[BreachExchange] Employer Owes Employees More than a Paycheck

[Destry Winant]

https://www.jdsupra.com/legalnews/employer-owes-employees-more-than-a-91313/

The Pennsylvania Supreme Court recently decided that employers have a
duty to take reasonable steps to protect sensitive employee data from
cyberattacks. The case began after employees at the University of
Pittsburgh Medical Center (“UPMC”) learned that fraudsters accessed
and stole their names, social security numbers, addresses, tax forms,
and bank information. Employees sued UPMC for failing to take
reasonable steps to secure their data.

According to the employees, UPMC failed to encrypt employee data,
establish adequate firewalls, and implement an adequate authentication
protocol. According to the employees, UPMC had a duty to keep their
data secure because they had to provide it in order to work at UPMC.

The Pennsylvania Supreme Court agreed with the employees. The Court
concluded that when UPMC obtained employees’ sensitive personal
information and stored it on internet connected servers, UPMC had a
“duty to exercise reasonable care” to protect that data.

UPMC argued that it could not be liable to the employees for
cybercriminals’ criminal acts. The Court rejected that argument,
however, because if UPMC’s actions increased the likelihood of a
fraudster accessing employee data then UPMC can still be liable for
its failure to properly secure the data.

The Court’s conclusion is interesting, because the Court assumes that
a data breach is a foreseeable consequence of failing to take
reasonable steps to secure data. This is contrary to the Eighth
Circuit’s conclusion in State Bank of Bellingham v. BancInsure, Inc.,
previously covered by this blog, that a cyberattack is not always a
foreseeable consequence of lax information security standards.

This case is also contrary to a recent decision from the Third
Circuit, also covered by this blog. In that case, an employee whose
information was breached claimed that the employee handbook promised
him that his data would be secure. He claimed his employer broke that
promise, so he he was entitled to damages. The court rejected the
employee’s claim.

These three cases demonstrate that the law in this area remains
unsettled. Employers only have a patchwork of decisions under
different state laws to guide their decision making. The Pennsylvania
Supreme Court’s analysis acknowledges the reality that data breaches
and cyberattacks are a common feature of modern life. As the law
slowly adapts to new risks from cyberattacks, the Pennsylvania Supreme
Court’s analysis seems most consistent with the principle that has
traditionally guided the development of tort law—the one in the best
position to prevent harm should take reasonable steps to do so.

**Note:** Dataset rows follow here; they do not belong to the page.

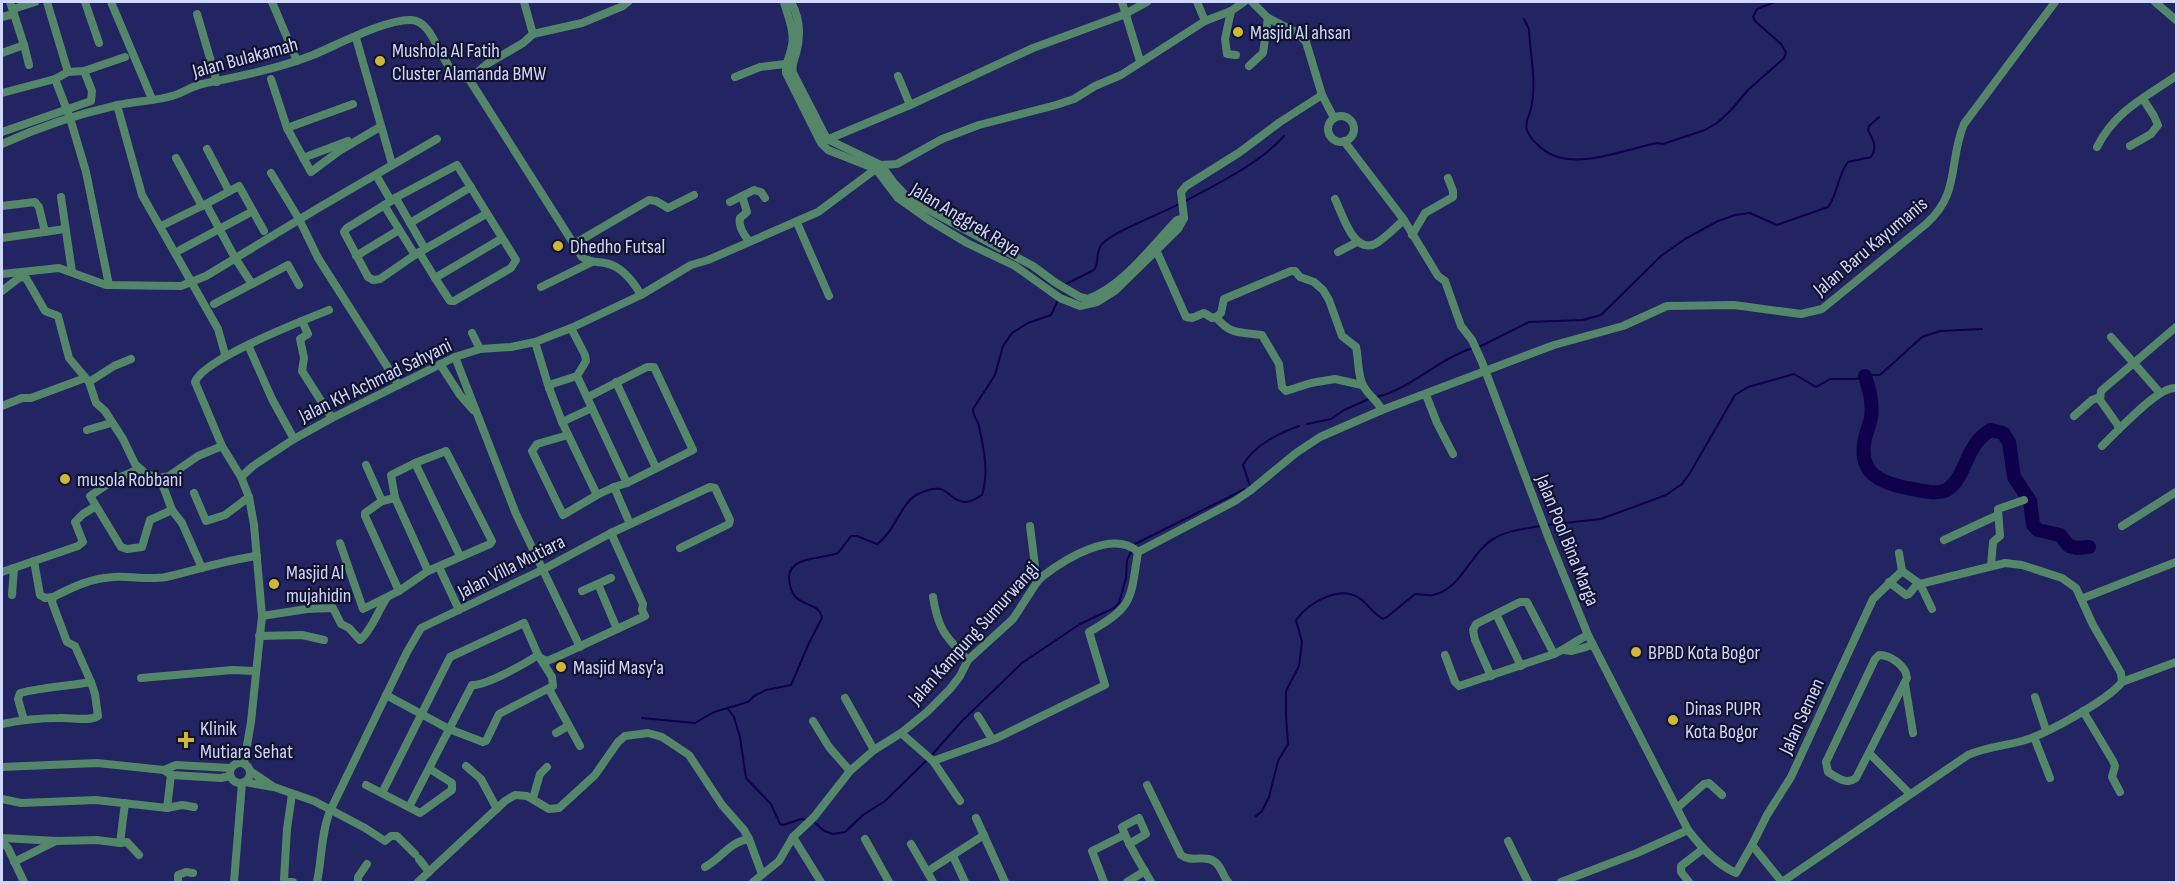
<svg xmlns="http://www.w3.org/2000/svg" width="2178" height="884" font-family="'Sofia Sans Condensed',sans-serif">
	<style>
		.lines { fill: none; stroke-linecap: round; stroke-linejoin: round }
		.stream { stroke: #0f004b; stroke-width: 2 }
		.river { stroke: #0f004b; stroke-width: 14 }
		.minor { stroke: #548769; stroke-width: 8 }
		.poi-dot { fill: #d1b736; stroke: #11132e; stroke-width: 2 }
		.labels { text-anchor: middle; stroke-width: 4.5; stroke-linejoin: round; paint-order: stroke }
		.poi-label { font-size: 20px; fill: #d0d7fd; stroke: #11132e; text-anchor: start }
		.street-label { font-size: 20px; fill: #d0d7fd; stroke: #11132e }
	</style>
	<rect width="100%" height="100%" fill="#232462"/>
	<g class="lines">
		<g class="stream">
			<path d="M1524,19L1529,29C1530,54 1537,82 1531,108C1530,115 1524,122 1527,130C1529,136 1533,141 1538,145C1567,175 1621,150 1657,143L1663,144L1705,130L1717,123L1731,110L1748,90L1784,58L1786,52L1781,44L1755,21L1753,17L1757,9L1775,2"/>
			<path d="M1184,202C1218,183 1258,165 1284,136"/>
			<path d="M1066,284L1094,270C1100,262 1095,251 1102,244C1114,231 1161,214 1179,204"/>
			<path d="M1479,347L1529,322L1583,320L1601,315L1661,256L1685,239L1718,221L1735,215L1750,213L1777,225L1828,207C1837,197 1837,176 1848,162L1871,157C1878,147 1873,140 1868,130L1869,126L1879,117"/>
			<path d="M1377,397C1412,388 1438,359 1473,348"/>
			<polyline points="1307,424 1331,419 1344,410 1369,399"/>
			<path d="M1250,486L1243,465C1253,446 1279,433 1299,426"/>
			<polyline points="1546,525 1601,519 1666,495 1682,484 1690,473 1735,395 1748,387 1794,374 1816,387 1830,379 1856,379 1871,375 1880,375 1922,337 1940,331 1982,329"/>
			<polyline points="728,709 734,717 740,737 746,778 771,804 780,824 783,825 801,819 807,820"/>
			<path d="M642,718L695,723L714,712L748,702L754,696L766,690L791,685L809,643L822,618C819,598 791,612 789,578C788,556 824,559 838,553L851,536H857L877,544C895,532 901,502 918,494C950,479 945,500 965,502C971,502 977,498 982,495C989,473 984,449 979,426C978,420 973,417 973,409L995,375L1003,346L1012,333L1028,323L1051,315L1058,300"/>
			<polyline points="931,756 962,721 1022,663 1080,624 1114,608 1119,603 1126,578 1127,560 1135,544 1245,489"/>
			<path d="M1256,816L1262,811L1269,797L1278,761L1288,744L1286,716V691L1299,666L1302,642L1296,620C1309,602 1342,583 1362,600C1369,606 1374,614 1383,619L1387,617L1415,594C1420,594 1428,596 1433,595C1462,589 1471,551 1495,538C1508,530 1525,529 1540,526"/>
			<polyline points="813,821 824,831 833,834 845,832 863,815 885,801 927,760"/>
		</g>
		<path class="river" d="M1865,376C1869,388 1873,406 1871,418C1869,427 1865,435 1864,445C1860,474 1882,483 1907,488C1919,490 1937,496 1948,489C1967,476 1965,444 1991,430L2003,433L2009,442L2014,477L2030,501L2033,525L2038,530L2060,535L2069,546L2077,548L2089,547"/>
		<g class="minor">
			<polyline points="47,2 68,72"/>
			<polyline points="85,2 99,43"/>
			<polyline points="111,2 152,99"/>
			<polyline points="272,2 297,61"/>
			<polyline points="524,2 533,34"/>
			<path d="M784,2C787,14 795,31 792,45C791,55 785,62 786,73L821,143L828,150L876,169L898,198L929,220L967,243L1015,266L1060,298L1080,306L1097,302L1116,290L1178,229L1184,218L1181,192L1186,186L1240,152L1280,122L1322,95"/>
			<path d="M791,2C800,18 801,36 796,54C794,61 791,65 793,73L827,139L881,165L894,183L908,198L921,206L1033,266L1056,283L1080,297L1088,299C1124,285 1151,247 1177,220L1184,218"/>
			<polyline points="1122,2 1140,61"/>
			<polyline points="1197,2 1205,21"/>
			<polyline points="1252,2 1268,18 1298,33 1306,42 1322,95 1334,118"/>
			<polyline points="2155,2 2176,20"/>
			<polyline points="13,9 35,2"/>
			<polyline points="1231,11 1225,39 1227,54 1236,55"/>
			<polyline points="197,14 217,82"/>
			<polyline points="2,17 14,14"/>
			<polyline points="356,38 392,164"/>
			<polyline points="24,45 29,65"/>
			<polyline points="2,53 24,45 10,2"/>
			<polyline points="1249,66 1263,53 1268,18"/>
			<polyline points="898,76 910,105"/>
			<polyline points="735,77 760,67 785,64"/>
			<polyline points="271,79 287,128 311,172 339,151 380,127"/>
			<path d="M469,79L582,257C590,263 596,261 605,263C622,266 633,281 641,295"/>
			<polyline points="469,79 487,64 523,43 533,34 582,23 623,6 628,2"/>
			<polyline points="2,93 55,79"/>
			<polyline points="117,105 142,195 218,329 225,354 224,357"/>
			<circle cx="1341" cy="129" r="13"/>
			<polyline points="287,128 353,104"/>
			<polyline points="2,132 91,101 92,91 84,71"/>
			<polyline points="824,141 910,105 1033,48 1123,15 1147,2"/>
			<path d="M1344,141L1404,220L1438,276L1445,281L1461,326L1472,340L1482,362L1549,539L1588,635L1688,830C1701,847 1716,864 1736,873L1752,845L1767,815L1791,777L1873,599L1902,571L1920,584L2005,563L2022,565L2062,578L2076,588L2093,625L2121,673L2122,682"/>
			<path d="M2,144C39,127 78,114 118,105C136,101 155,101 172,96C183,93 192,86 202,84C240,76 277,69 313,55C337,45 386,19 411,20C438,21 439,77 469,79"/>
			<polyline points="2130,146 2151,134 2158,125 2154,116 2143,99"/>
			<path d="M2097,147C2115,111 2144,98 2176,76"/>
			<polyline points="207,149 229,191"/>
			<polyline points="176,158 202,206"/>
			<polyline points="303,158 348,141"/>
			<polyline points="271,173 299,219 318,258 399,385"/>
			<polyline points="376,175 391,201 347,228 344,232 368,277 373,280 380,279 419,252 435,278 501,239"/>
			<polyline points="742,196 754,190 761,192 765,198"/>
			<polyline points="61,197 72,272"/>
			<polyline points="395,198 457,165 516,260 511,268 454,301 450,301 435,278"/>
			<path d="M1335,199C1342,213 1353,254 1375,244C1386,238 1395,227 1404,220"/>
			<polyline points="393,200 395,198 398,202 425,249 422,251"/>
			<path d="M730,202L742,196L747,212L740,218C738,226 744,235 749,241"/>
			<polyline points="206,204 239,186 264,231"/>
			<polyline points="384,205 415,255"/>
			<polyline points="2,206 35,202 39,207 45,232"/>
			<polyline points="798,221 798,225 829,296"/>
			<polyline points="410,223 471,187"/>
			<polyline points="163,225 206,204 235,258 252,284 288,265 299,285"/>
			<polyline points="1412,235 1425,213 1453,197 1453,191 1448,178"/>
			<polyline points="2,238 65,229"/>
			<polyline points="574,244 649,200 656,201 668,208 694,195"/>
			<polyline points="425,249 486,214"/>
			<polyline points="180,250 253,211"/>
			<path d="M1157,252L1186,317L1192,318L1204,313L1212,318L1216,317C1230,335 1240,332 1262,335L1279,364L1282,387L1286,391L1311,383L1335,379L1362,385"/>
			<polyline points="1338,252 1357,242"/>
			<polyline points="356,256 399,230"/>
			<polyline points="2,274 59,268 106,285 181,286 206,276 320,207 437,139"/>
			<polyline points="109,285 86,172 70,118 55,79 68,72 84,71 125,57"/>
			<polyline points="541,287 592,262"/>
			<polyline points="2,291 20,277 26,278 45,311 58,316 69,358 89,382 96,403 105,411 123,439 135,464 146,474 160,478 169,476 198,456 222,446 241,477"/>
			<polyline points="214,304 252,284"/>
			<path d="M1216,317L1221,313L1224,299L1291,271H1295L1300,277L1314,282L1323,290L1329,300L1342,336L1356,347C1359,359 1357,376 1364,387C1369,396 1378,401 1382,410"/>
			<polyline points="302,321 308,334 300,339 304,358 302,371 332,418"/>
			<polyline points="571,328 585,355 586,361 577,376 627,483"/>
			<polyline points="472,333 480,349"/>
			<polyline points="2111,337 2160,393"/>
			<polyline points="535,342 549,388"/>
			<polyline points="248,345 272,399 294,439"/>
			<polyline points="455,357 516,514 580,647"/>
			<polyline points="440,364 460,395 473,410"/>
			<polyline points="577,376 552,384 549,388 562,422 597,495"/>
			<polyline points="89,382 114,366 131,359"/>
			<polyline points="616,382 656,468"/>
			<polyline points="1426,395 1437,423 1453,454"/>
			<polyline points="2,406 22,398 31,398 85,378"/>
			<polyline points="2074,416 2092,400 2100,397"/>
			<polyline points="562,422 592,408"/>
			<path d="M2119,429C2131,418 2161,386 2176,388"/>
			<polyline points="87,430 111,423"/>
			<polyline points="568,435 537,444 532,451 563,515 597,495 614,487 627,483 693,450 654,367 647,367 588,397"/>
			<path d="M222,446L195,382C203,359 304,320 329,310"/>
			<polyline points="2102,446 2119,429 2117,424 2100,400 2101,391 2176,327"/>
			<polyline points="415,463 460,556"/>
			<polyline points="366,465 382,501"/>
			<polyline points="139,469 114,480 90,496 121,547 127,549 142,547 150,520 172,510"/>
			<polyline points="160,478 172,510 182,523 202,568"/>
			<polyline points="614,487 630,524"/>
			<polyline points="194,493 206,521 225,515 249,497"/>
			<polyline points="395,498 382,501 365,513 365,516 399,591"/>
			<polyline points="1030,526 1037,582"/>
			<polyline points="2122,526 2176,492"/>
			<polyline points="1944,540 1998,515"/>
			<polyline points="340,543 363,609 399,591 428,571 490,544 492,541 446,451 415,463 391,475 395,498 428,571"/>
			<path d="M1138,552L1235,501L1251,490L1296,453L1320,437L1382,410L1554,345L1623,326L1667,306L1734,305L1801,314L1822,309L1926,224C1961,193 1948,162 1964,124L2055,2"/>
			<polyline points="1899,553 1902,571"/>
			<polyline points="34,561 40,595 45,598 53,597"/>
			<polyline points="1991,566 1993,542 2000,536 1998,509 2024,500"/>
			<polyline points="439,567 459,610"/>
			<polyline points="2,572 78,546 83,542 75,522 83,514 96,506"/>
			<polyline points="1889,582 1906,595 1909,594 1918,583"/>
			<polyline points="598,584 617,629"/>
			<polyline points="1920,584 1932,609"/>
			<polyline points="582,591 611,578"/>
			<polyline points="12,595 14,568"/>
			<path d="M933,597C938,630 946,637 968,660"/>
			<polyline points="2081,599 2176,562"/>
			<polyline points="1496,614 1520,602 1527,602 1554,654"/>
			<path d="M262,616L307,609L333,608L341,624L349,628L360,640C371,631 378,611 386,599"/>
			<polyline points="259,636 302,635 324,640"/>
			<polyline points="1563,650 1572,651 1593,645"/>
			<path d="M1445,655L1455,682L1459,686L1554,654C1566,649 1575,641 1588,635"/>
			<path d="M1879,655C1891,655 1906,666 1907,678L1856,778C1846,785 1838,778 1828,772L1826,762L1875,659Z"/>
			<polyline points="541,658 547,661 559,656 645,616 642,610 643,604 611,533"/>
			<polyline points="1491,676 1475,640 1473,630 1476,624 1496,614 1521,666"/>
			<polyline points="141,678 232,670 255,671"/>
			<polyline points="1905,684 1913,733"/>
			<polyline points="549,689 580,746"/>
			<polyline points="2035,697 2046,730"/>
			<polyline points="845,698 874,750"/>
			<polyline points="2083,711 2113,761 2115,766 2112,777 2120,792"/>
			<polyline points="978,716 992,739"/>
			<path d="M24,720L18,699L20,693C43,687 68,686 91,682"/>
			<polyline points="813,721 829,747 850,771"/>
			<path d="M2,724C21,720 40,718 59,718C71,717 88,722 98,716L95,694L91,682L75,646L67,642L52,602L53,597C73,587 91,578 114,577C131,576 149,580 166,577C196,570 226,560 257,556"/>
			<polyline points="556,733 568,726"/>
			<polyline points="901,733 933,761 960,801"/>
			<polyline points="2034,737 2050,778"/>
			<polyline points="1869,753 1910,794"/>
			<path d="M933,761L997,738L1105,685L1089,632C1134,606 1130,601 1138,552"/>
			<circle cx="240" cy="773" r="10"/>
			<polyline points="244,763 251,722 262,616 254,525 249,497 241,477 253,466 294,439 332,418 455,357 480,349 511,347 535,342 571,328 641,295 691,265 708,260 818,212 881,165 897,164 942,139 979,125 1056,105 1074,99 1095,86 1121,75 1205,21 1231,11 1244,2"/>
			<polyline points="466,766 481,779 497,809"/>
			<polyline points="2,767 97,763 164,770 171,775 221,778 230,776"/>
			<polyline points="164,770 176,765 231,768"/>
			<polyline points="250,771 274,787 314,801 365,828 385,841 391,836 397,836 415,854"/>
			<polyline points="245,782 273,787"/>
			<polyline points="366,785 420,813 452,790 452,783 430,769"/>
			<path d="M1147,785L1181,855C1192,864 1208,852 1218,865C1222,870 1224,877 1228,882"/>
			<polyline points="382,793 450,657 524,623 538,655 552,677 553,686 499,714 486,741 483,742 449,729 386,695"/>
			<polyline points="292,794 287,829 284,879 286,882 293,882"/>
			<polyline points="533,798 540,774 547,767"/>
			<polyline points="2,799 21,803 96,800 167,808 171,775"/>
			<path d="M409,807L472,685C486,686 526,663 538,655"/>
			<polyline points="167,808 182,805 194,807"/>
			<polyline points="1677,808 1704,784 1709,783 1722,795"/>
			<polyline points="976,818 1005,882"/>
			<polyline points="793,837 821,882"/>
			<polyline points="2,838 57,841 97,840 120,843 125,803"/>
			<polyline points="865,839 889,882"/>
			<polyline points="2,841 8,848 24,882"/>
			<polyline points="1508,841 1528,882"/>
			<polyline points="120,843 127,842 139,855"/>
			<polyline points="911,844 933,882"/>
			<path d="M1129,844L1146,834L1139,818L1122,827C1129,847 1141,864 1151,882"/>
			<polyline points="1752,845 1782,882"/>
			<polyline points="953,856 965,882"/>
			<polyline points="419,859 429,872"/>
			<polyline points="14,862 56,841"/>
			<path d="M705,867C723,857 729,842 749,839"/>
			<polyline points="928,871 984,835"/>
			<polyline points="178,882 178,875 186,872 193,873"/>
			<polyline points="234,882 242,783"/>
			<path d="M317,882C322,859 321,833 330,811L407,652L421,628L542,570L611,533L710,487L715,488L730,520L729,524L680,548"/>
			<polyline points="358,882 358,877 367,864"/>
			<polyline points="418,882 505,801 515,795 527,796 549,809 559,808 595,775 618,742 625,736 648,733 662,737 689,755 722,805 744,830 749,839 762,874"/>
			<path d="M753,882L779,861L793,837L814,817L850,771L874,750L901,733L927,712L950,689L960,676L968,660L1013,619L1037,582L1043,576C1065,559 1113,529 1138,552"/>
			<polyline points="1104,882 1092,851 1124,835"/>
			<polyline points="1127,882 1145,871"/>
			<polyline points="1561,882 1637,853 1688,830"/>
			<polyline points="1689,882 1681,872 1681,866 1703,849"/>
			<path d="M1782,882L1968,755C1986,747 2004,746 2022,741C2045,735 2108,700 2122,682L2176,662"/>
		</g>
	</g>
	<g class="poi-dot">
		<circle cx="1238" cy="32" r="6"/>
		<circle cx="380" cy="61" r="6"/>
		<circle cx="558" cy="246" r="6"/>
		<circle cx="65" cy="479" r="6"/>
		<circle cx="274" cy="584" r="6"/>
		<circle cx="1636" cy="652" r="6"/>
		<circle cx="561" cy="667" r="6"/>
		<circle cx="1673" cy="720" r="6"/>
		<path d="M183 731h6v6h6v6h-6v6h-6v-6h-6v-6h6z"/>
	</g>
	<g class="labels">
		<g class="poi-label">
			<text x="1250" y="39">Masjid Al ahsan</text>
			<text x="392" y="57">Mushola Al Fatih<tspan x="392" dy="23">Cluster Alamanda BMW</tspan></text>
			<text x="570" y="253">Dhedho Futsal</text>
			<text x="77" y="486">musola Robbani</text>
			<text x="286" y="579">Masjid Al<tspan x="286" dy="23">mujahidin</tspan></text>
			<text x="1648" y="659">BPBD Kota Bogor</text>
			<text x="573" y="674">Masjid Masy'a</text>
			<text x="1685" y="715">Dinas PUPR<tspan x="1685" dy="23">Kota Bogor</tspan></text>
			<text x="200" y="735">Klinik<tspan x="200" dy="23">Mutiara Sehat</tspan></text>
		</g>
		<g class="street-label">
			<text transform="translate(245 57) rotate(-15)" y="7">Jalan Bulakamah</text>
			<text transform="translate(966 219) rotate(31)" y="7">Jalan Anggrek Raya</text>
			<text transform="translate(1870 246) rotate(-40)" y="7">Jalan Baru Kayumanis</text>
			<text transform="translate(375 380) rotate(-26)" y="7">Jalan KH Achmad Sahyani</text>
			<text transform="translate(1568 540) rotate(68)" y="7">Jalan Pool Bina Marga</text>
			<text transform="translate(511 566) rotate(-27)" y="7">Jalan Villa Mutiara</text>
			<text transform="translate(973 633) rotate(-48)" y="7">Jalan Kampung Sumurwangi</text>
			<text transform="translate(1801 716) rotate(-65)" y="7">Jalan Semen</text>
		</g>
	</g>
	<rect width="2178" height="884" fill="none" stroke="#d0d7fd" stroke-width="6"/>
</svg>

Iowa employers do not have any immediate reason to be concerned about
the outcome in UPMC’s case. The Court’s decision came at a preliminary
stage, and there is still a long way to go before the plaintiffs ever
recover anything. However, employers should view UPMC’s case as a sign
of things to come, and make sure they are taking reasonable steps to
secure their employee data. That doesn’t just mean installing the
latest software and hardware. Reasonable security also means looking
at who has access to sensitive data, and controlling the ability of
any one employee to disseminate that to third parties. As previously
covered by this blog, fraudsters are adept at tricking employees into
sharing information through phishing schemes. Employers need to make
sure they have the right policies, procedures, and technical
safeguards in place to protect their employees’ information. This
means consulting not only with knowledgeable technical experts, but
also knowledgeable counsel to help employers assess legal and
technical risks to their organization.